Scienza

Tredici denti mostrano due linee umane vissute fianco a fianco 2,8 milioni di anni fa

Peter Finch

La linea che va dalla scimmia all’uomo non è mai stata una linea. Tredici denti fossili estratti dalla regione dell’Afar, in Etiopia, mostrano che i più antichi membri noti del nostro stesso genere, Homo, condivisero il loro pezzo di terra con un secondo parente umano finora sconosciuto: entrambi vivi nello stesso luogo tra 2,6 e 2,8 milioni di anni fa.

Questa sovrapposizione è la scoperta. A lungo la comparsa di Homo è stata immaginata come un passaggio di testimone netto: un antenato che cede il posto al successivo, in una marcia ordinata verso di noi. I denti di un sito chiamato Ledi-Geraru raccontano qualcosa di più intricato e più interessante. Il nostro genere non salì su un palcoscenico vuoto. Aveva compagnia.

Parte dei denti appartiene all’Homo antico, la stessa linea che porta agli esseri umani di oggi. Gli altri appartengono a una specie di Australopithecus — il gruppo più ampio che comprende il celebre scheletro noto come Lucy —, ma non corrispondono né alla specie di Lucy né ad alcun’altra nota. Sembrano segnare un nuovo ramo della famiglia umana, non ancora battezzato ufficialmente.
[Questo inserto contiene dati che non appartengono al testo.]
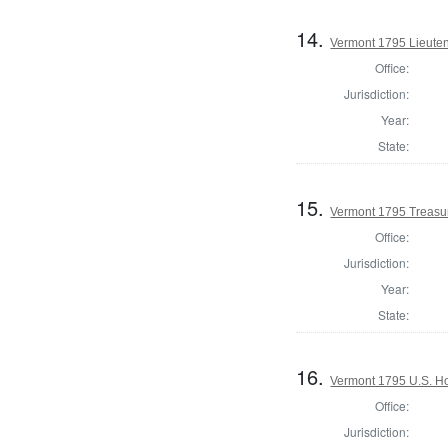
14.
Vermont 1795 Lieute
Office:
Jurisdiction:
Year:
State:
15.
Vermont 1795 Treasu
Office:
Jurisdiction:
Year:
State:
16.
Vermont 1795 U.S. Hou
Office:
Jurisdiction: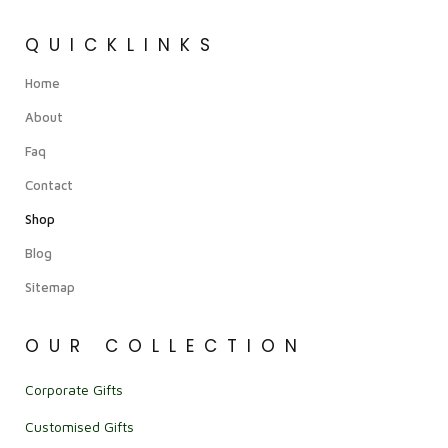
QUICKLINKS
Home
About
Faq
Contact
Shop
Blog
Sitemap
OUR COLLECTION
Corporate Gifts
Customised Gifts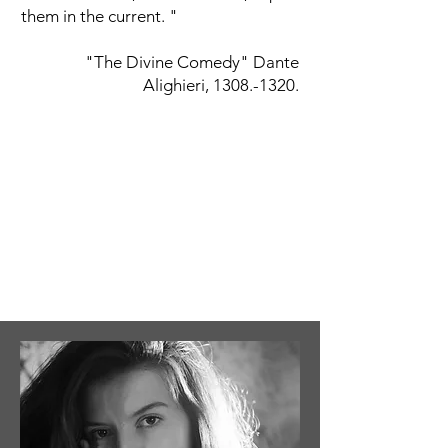
them in the current. "
"The Divine Comedy" Dante
Alighieri,
1308.-1320
.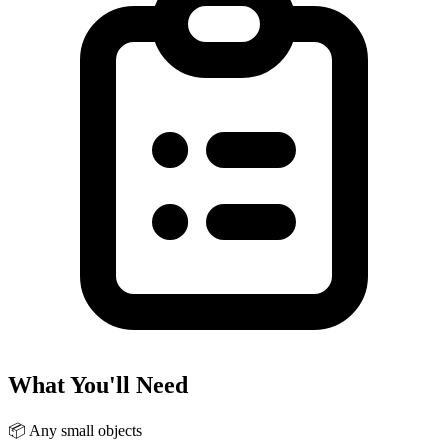
What You'll Need
📦
Any small objects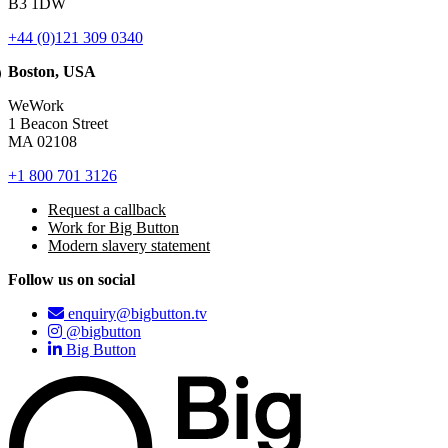
B3 1DW
+44 (0)121 309 0340
Boston, USA
WeWork
1 Beacon Street
MA 02108
+1 800 701 3126
Request a callback
Work for Big Button
Modern slavery statement
Follow us on social
enquiry@bigbutton.tv
@bigbutton
Big Button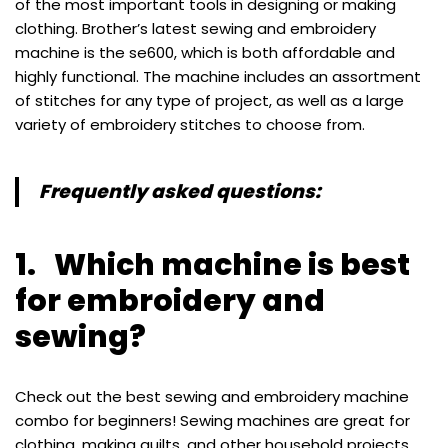
of the most important tools in designing or making
clothing. Brother’s latest sewing and embroidery
machine is the se600, which is both affordable and
highly functional. The machine includes an assortment
of stitches for any type of project, as well as a large
variety of embroidery stitches to choose from.
Frequently asked questions:
1. Which machine is best
for embroidery and
sewing?
Check out the best sewing and embroidery machine
combo for beginners! Sewing machines are great for
clothing, making quilts, and other household projects,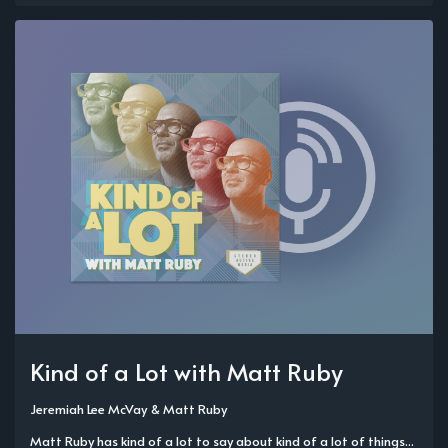
Kind of a Lot with Matt Ruby
Jeremiah Lee McVay
&
Matt Ruby
Matt Ruby has kind of a lot to say about kind of a lot of things...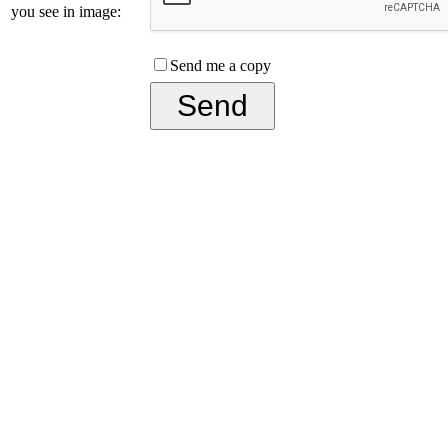
you see in image:
Send me a copy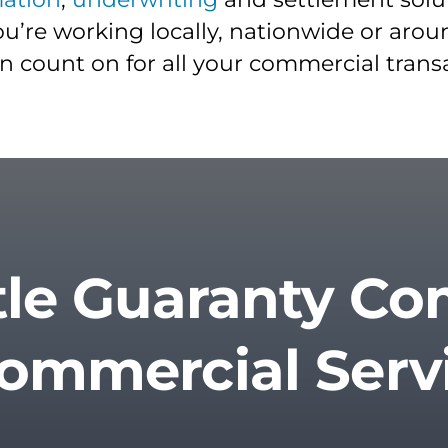
u’re working locally, nationwide or aro
an count on for all your commercial trans
tle Guaranty C
Commercial Serv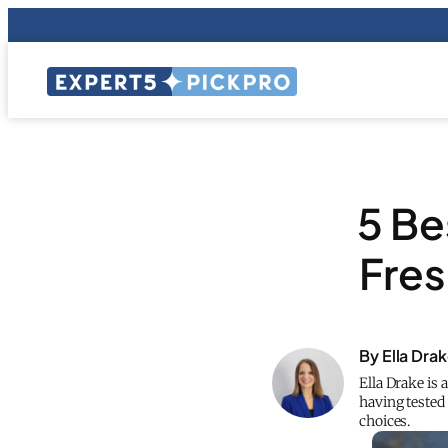
5 Be
Fres
By Ella Dra
Ella Drake is 
having teste
choices.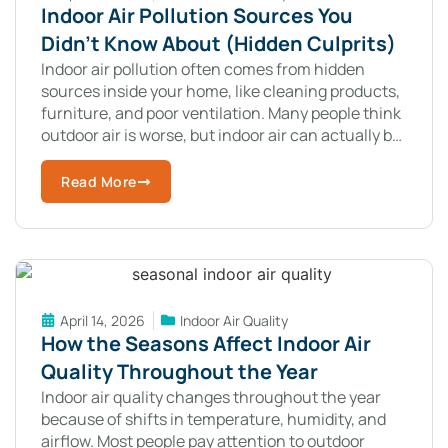
Indoor Air Pollution Sources You
Didn’t Know About (Hidden Culprits)
Indoor air pollution often comes from hidden
sources inside your home, like cleaning products,
furniture, and poor ventilation. Many people think
outdoor air is worse, but indoor air can actually be
more polluted. The surprising
Read More
April 14, 2026
Indoor Air Quality
How the Seasons Affect Indoor Air
Quality Throughout the Year
Indoor air quality changes throughout the year
because of shifts in temperature, humidity, and
airflow. Most people pay attention to outdoor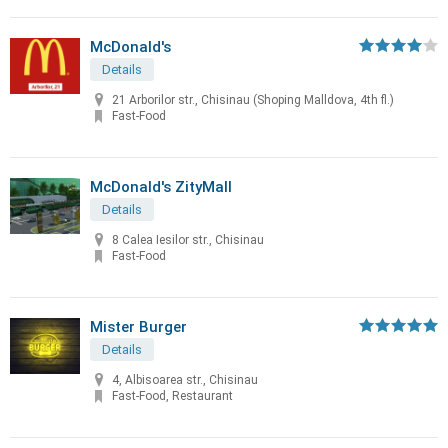
McDonald's
Details
21 Arborilor str., Chisinau (Shoping Malldova, 4th fl.)
Fast-Food
McDonald's ZityMall
Details
8 Calea Iesilor str., Chisinau
Fast-Food
Mister Burger
Details
4, Albisoarea str., Chisinau
Fast-Food, Restaurant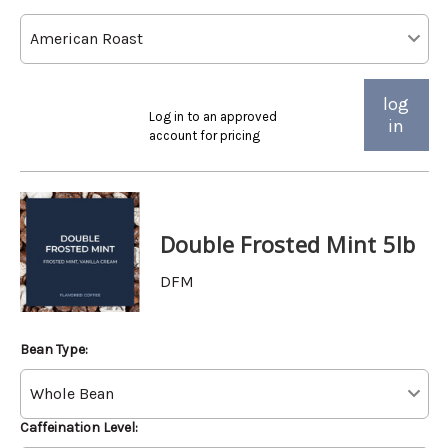
log
Log in to an approved
in
account for pricing
Double Frosted Mint 5lb
DFM
Bean Type:
Caffeination Level: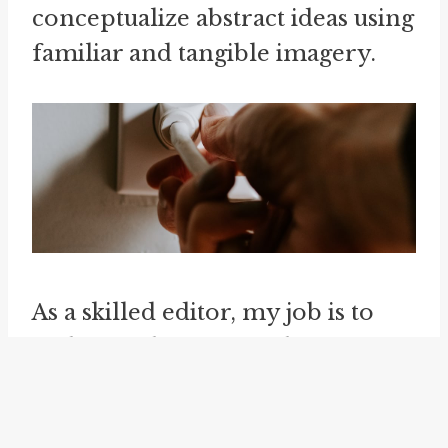
conceptualize abstract ideas using
familiar and tangible imagery.
As a skilled editor, my job is to
make articles more coherent,
readable, and effective. I follow
the Associated Press (AP) style,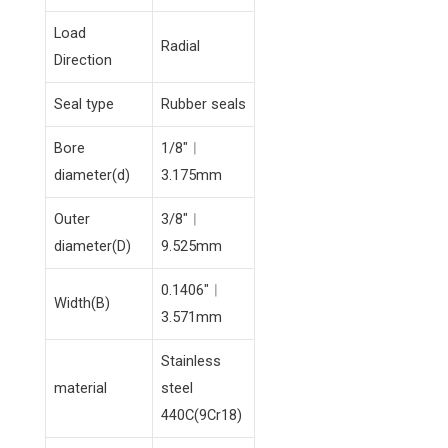
Load
Radial
Direction
Seal type
Rubber seals
Bore
1/8″︱
diameter(d)
3.175mm
Outer
3/8″︱
diameter(D)
9.525mm
0.1406″︱
Width(B)
3.571mm
Stainless
material
steel
440C(9Cr18)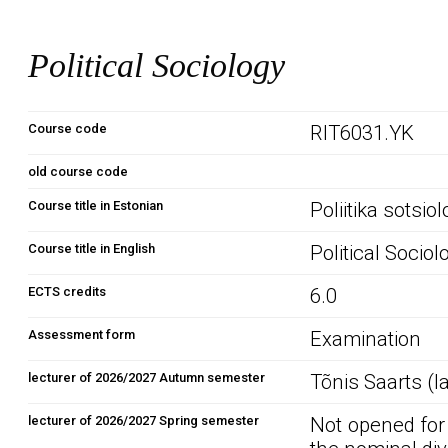
Political Sociology
Course code
RIT6031.YK
old course code
Course title in Estonian
Poliitika sotsio
Course title in English
Political Sociol
ECTS credits
6.0
Assessment form
Examination
lecturer of 2026/2027 Autumn semester
Tõnis Saarts (l
lecturer of 2026/2027 Spring semester
Not opened for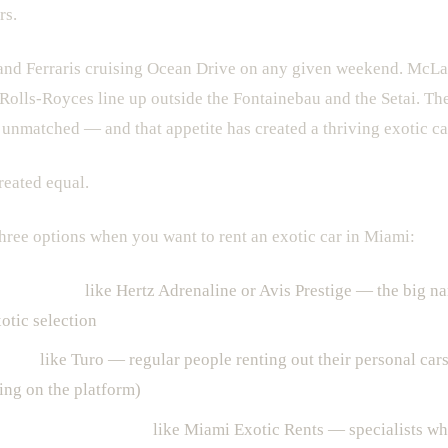
rs.
nd Ferraris cruising Ocean Drive on any given weekend. McLar
. Rolls-Royces line up outside the Fontainebau and the Setai. The
t unmatched — and that appetite has created a thriving exotic car
created equal.
three options when you want to rent an exotic car in Miami:
l companies
like Hertz Adrenaline or Avis Prestige — the big n
otic selection
forms
like Turo — regular people renting out their personal cars
ting on the platform)
car rental companies
like Miami Exotic Rents — specialists wh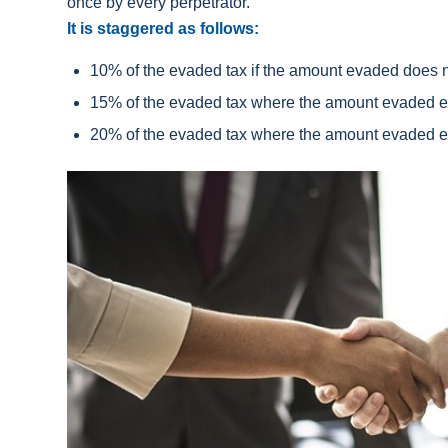
once by every perpetrator.
It is staggered as follows:
10% of the evaded tax if the amount evaded does 
15% of the evaded tax where the amount evaded e
20% of the evaded tax where the amount evaded e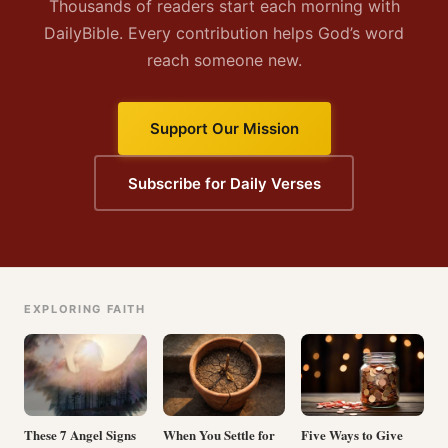
Thousands of readers start each morning with
DailyBible. Every contribution helps God’s word
reach someone new.
Support Our Mission
Subscribe for Daily Verses
EXPLORING FAITH
These 7 Angel Signs
When You Settle for
Five Ways to Give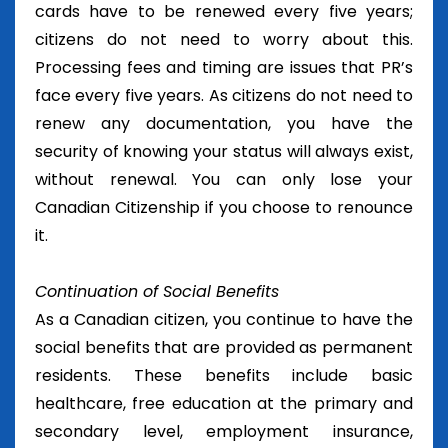
cards have to be renewed every five years;
citizens do not need to worry about this.
Processing fees and timing are issues that PR’s
face every five years. As citizens do not need to
renew any documentation, you have the
security of knowing your status will always exist,
without renewal. You can only lose your
Canadian Citizenship if you choose to renounce
it.
Continuation of Social Benefits
As a Canadian citizen, you continue to have the
social benefits that are provided as permanent
residents. These benefits include basic
healthcare, free education at the primary and
secondary level, employment insurance,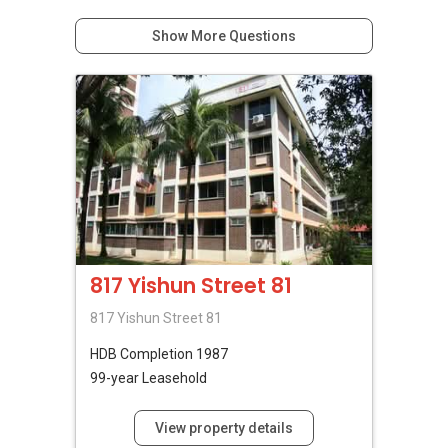
Show More Questions
817 Yishun Street 81
817 Yishun Street 81
HDB
Completion 1987
99-year Leasehold
View property details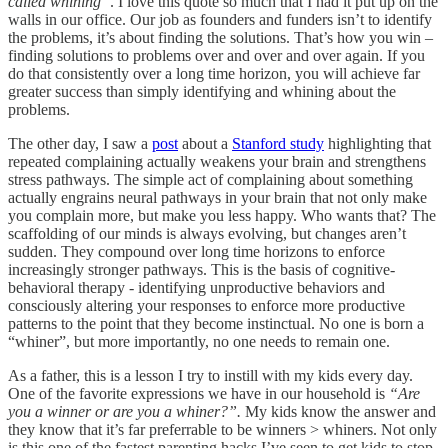
called whining”
. I love this quote so much that I had it put up on the
walls in our office. Our job as founders and funders isn’t to identify
the problems, it’s about finding the solutions. That’s how you win –
finding solutions to problems over and over and over again. If you
do that consistently over a long time horizon, you will achieve far
greater success than simply identifying and whining about the
problems.
The other day, I saw a
post
about a
Stanford study
highlighting that
repeated complaining actually weakens your brain and strengthens
stress pathways. The simple act of complaining about something
actually engrains neural pathways in your brain that not only make
you complain more, but make you less happy. Who wants that? The
scaffolding of our minds is always evolving, but changes aren’t
sudden. They compound over long time horizons to enforce
increasingly stronger pathways. This is the basis of cognitive-
behavioral therapy - identifying unproductive behaviors and
consciously altering your responses to enforce more productive
patterns to the point that they become instinctual. No one is born a
“whiner”, but more importantly, no one needs to remain one.
As a father, this is a lesson I try to instill with my kids every day.
One of the favorite expressions we have in our household is
“Are
you a winner or are you a whiner?”.
My kids know the answer and
they know that it’s far preferrable to be winners > whiners. Not only
is this one of the fastest parenting hacks I’ve seen to get kids to stop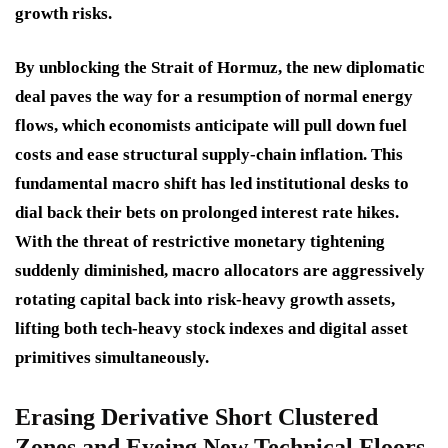
growth risks.
By unblocking the Strait of Hormuz, the new diplomatic
deal paves the way for a resumption of normal energy
flows, which economists anticipate will pull down fuel
costs and ease structural supply-chain inflation. This
fundamental macro shift has led institutional desks to
dial back their bets on prolonged interest rate hikes.
With the threat of restrictive monetary tightening
suddenly diminished, macro allocators are aggressively
rotating capital back into risk-heavy growth assets,
lifting both tech-heavy stock indexes and digital asset
primitives simultaneously.
Erasing Derivative Short Clustered
Zones and Eyeing New Technical Floors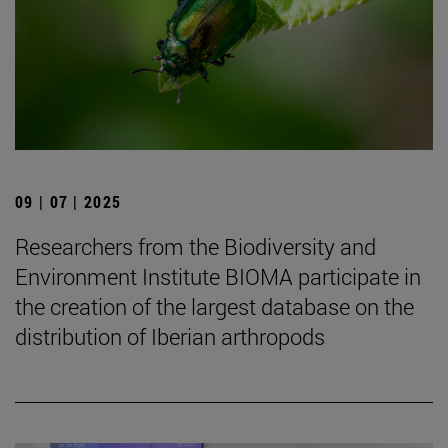
09 | 07 | 2025
Researchers from the Biodiversity and
Environment Institute BIOMA participate in
the creation of the largest database on the
distribution of Iberian arthropods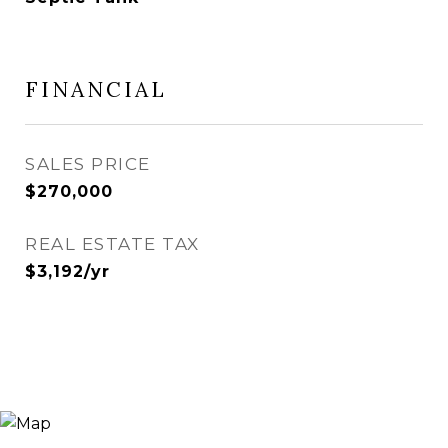
FINANCIAL
SALES PRICE
$270,000
REAL ESTATE TAX
$3,192/yr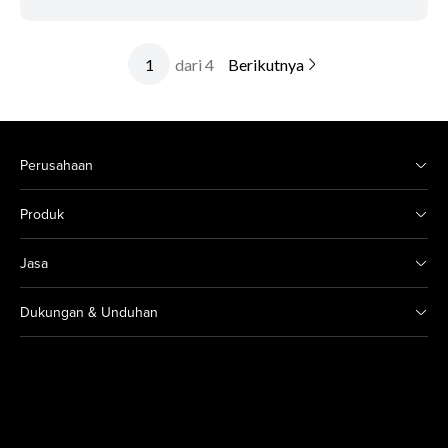
dari 4
Berikutnya
Perusahaan
Produk
Jasa
Dukungan & Unduhan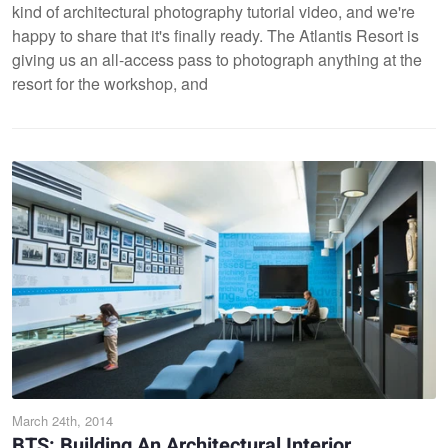
kind of architectural photography tutorial video, and we're
happy to share that it's finally ready. The Atlantis Resort is
giving us an all-access pass to photograph anything at the
resort for the workshop, and
March 24th, 2014
BTS: Building An Architectural Interior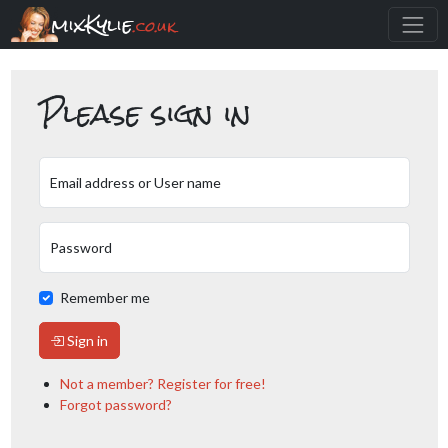
mixKylie
.co.uk
Please sign in
Email address or User name
Password
Remember me
Sign in
Not a member? Register for free!
Forgot password?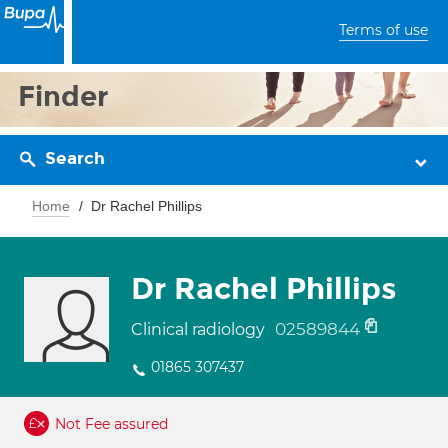
Terms of use
Finder
Search
Home
Dr Rachel Phillips
Dr Rachel Phillips
02589844
Clinical radiology
01865 307437
Not Fee assured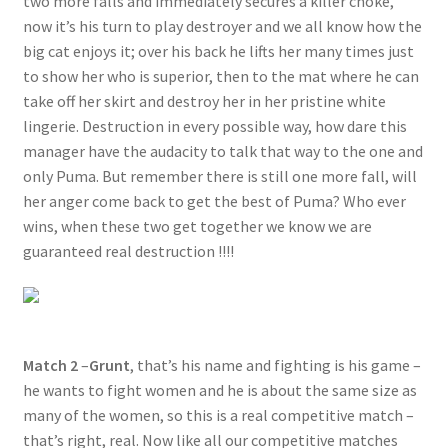
two more falls and immediately secures a killer choke,
now it’s his turn to play destroyer and we all know how the
big cat enjoys it; over his back he lifts her many times just
to show her who is superior, then to the mat where he can
take off her skirt and destroy her in her pristine white
lingerie. Destruction in every possible way, how dare this
manager have the audacity to talk that way to the one and
only Puma. But remember there is still one more fall, will
her anger come back to get the best of Puma? Who ever
wins, when these two get together we know we are
guaranteed real destruction !!!!
Match 2
–
Grunt
, that’s his name and fighting is his game –
he wants to fight women and he is about the same size as
many of the women, so this is a real competitive match –
that’s right, real. Now like all our competitive matches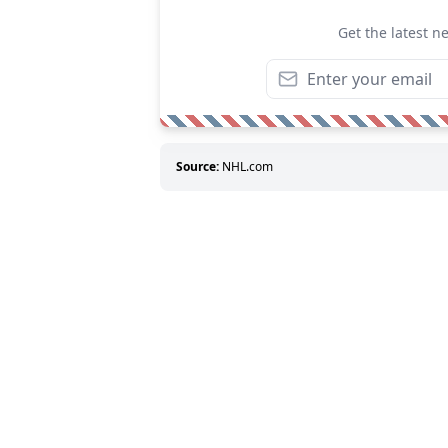
Get the latest n
Source:
NHL.com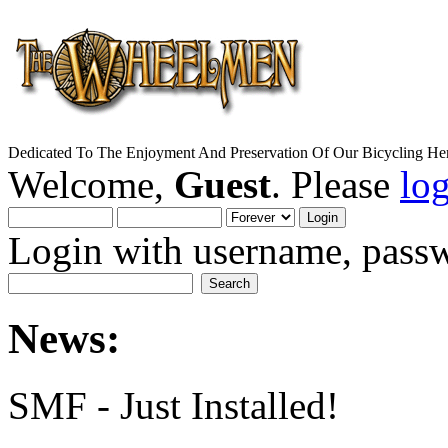
Dedicated To The Enjoyment And Preservation Of Our Bicycling Her
Welcome,
Guest
. Please
lo
Login with username, passw
News:
SMF - Just Installed!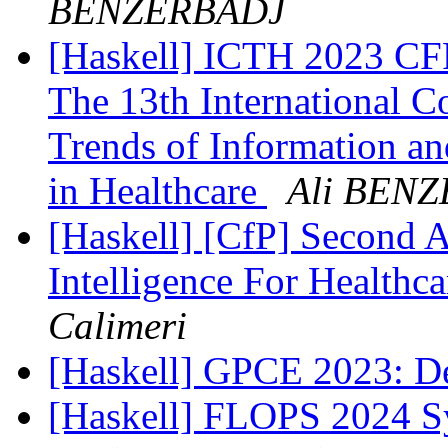
BENZERBADJ
[Haskell] ICTH 2023 CFP
The 13th International C
Trends of Information a
in Healthcare
Ali BEN
[Haskell] [CfP] Second A
Intelligence For Health
Calimeri
[Haskell] GPCE 2023: D
[Haskell] FLOPS 2024 S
Le età vengono dal suolo stesso. Gli antichi sedimenti della regione sono stratificati di cenere vulcanica, e quella cenere contiene cristalli di feldspato che fanno da orologi: misurando il lento decadimento radioattivo racchiuso al loro interno, ricercatori dell’Arizona State University e i loro collaboratori hanno datato gli strati che racchiudono i fossili. I denti sono poi stati ordinati in base ai dettagli fini della forma, le cuspidi e le proporzioni che distinguono un ominide dall’altro.

La cautela qui è scritta nella prova. È una scoperta fatta interamente di denti — nessun cranio, nessuno scheletro, nulla ancora che mostri come fossero queste creature o come potessero competere. Una specie nuova chiamata a partire da una manciata di denti è un’affermazione che altri fossili dovranno confermare, e la squadra stessa rinuncia a darle un nome ufficiale. Ciò che l’anatomia dentale regge è il punto più duro: qui c’era più di un tipo di ominide, insieme.

Già questo ridisegna il quadro. Fino a quattro linee di ominidi potrebbero aver condiviso l’Africa orientale in questa finestra del tempo profondo, il che significa che i tratti che alla fine hanno definito il nostro genere non sono emersi in solitudine. Sono emersi in una folla, accanto a parenti che seguivano i propri esperimenti evolutivi — quasi tutti finiti.

Il progetto Ledi-Geraru, che ha fatto conoscere questi fossili nel 2025 e ha già fornito il più antico fossile noto del genere Homo, continua a scavare negli stessi sedimenti. I denti che hanno nominato una possibile nuova specie sono un invito a continuare a scavare in cerca delle mandibole e dei crani che trasformerebbero una deduzione solida in un volto.